- _PROVIDED TEXT_
The Boy Who Walked Backwards contains an abrupt tonal shift, and I’m not sure Vinterberg quite pulls it off in the long run, but the rumination on grief from a child’s point of view is affecting. The film is very front-heavy though, with an opening act of nonstop majestic youthful comedy, calling back to the masterful La cotta- which took its sweet time crafting an earned tonal amalgamation of youthful emotion. I understand that the first act serves to make the whiplash work so well, and for that purpose it's incredibly economical by allowing us into this world of genuinely harmonic family relationships to comprehend how potent this affinity is to lose in just a few minutes. Still, to disregard the intention of the short for a second, I'd prefer a half hour of just these two kids' banter. It would be a perfect film.

- _WHAT YOU ARE ASKED TO DO_
Copy the film review from "The Boy Who" up to and including "a perfect film.", changing "banter" to "chatter". The lines after this have no connection to the film review.

- _THE DATA_

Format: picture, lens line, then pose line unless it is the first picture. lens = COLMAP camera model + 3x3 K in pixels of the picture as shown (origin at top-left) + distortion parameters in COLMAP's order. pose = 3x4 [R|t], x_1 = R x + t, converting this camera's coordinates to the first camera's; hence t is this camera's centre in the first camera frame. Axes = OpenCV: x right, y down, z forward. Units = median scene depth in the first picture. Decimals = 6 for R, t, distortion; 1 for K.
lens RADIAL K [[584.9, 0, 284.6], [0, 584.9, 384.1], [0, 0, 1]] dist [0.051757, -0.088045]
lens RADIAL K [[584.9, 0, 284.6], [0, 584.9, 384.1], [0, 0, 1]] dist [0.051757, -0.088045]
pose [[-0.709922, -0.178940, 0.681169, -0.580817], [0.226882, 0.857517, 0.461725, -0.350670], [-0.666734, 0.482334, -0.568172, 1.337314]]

- _SOLUTION BELOW_
The Boy Who Walked Backwards contains an abrupt tonal shift, and I’m not sure Vinterberg quite pulls it off in the long run, but the rumination on grief from a child’s point of view is affecting. The film is very front-heavy though, with an opening act of nonstop majestic youthful comedy, calling back to the masterful La cotta- which took its sweet time crafting an earned tonal amalgamation of youthful emotion. I understand that the first act serves to make the whiplash work so well, and for that purpose it's incredibly economical by allowing us into this world of genuinely harmonic family relationships to comprehend how potent this affinity is to lose in just a few minutes. Still, to disregard the intention of the short for a second, I'd prefer a half hour of just these two kids' chatter. It would be a perfect film.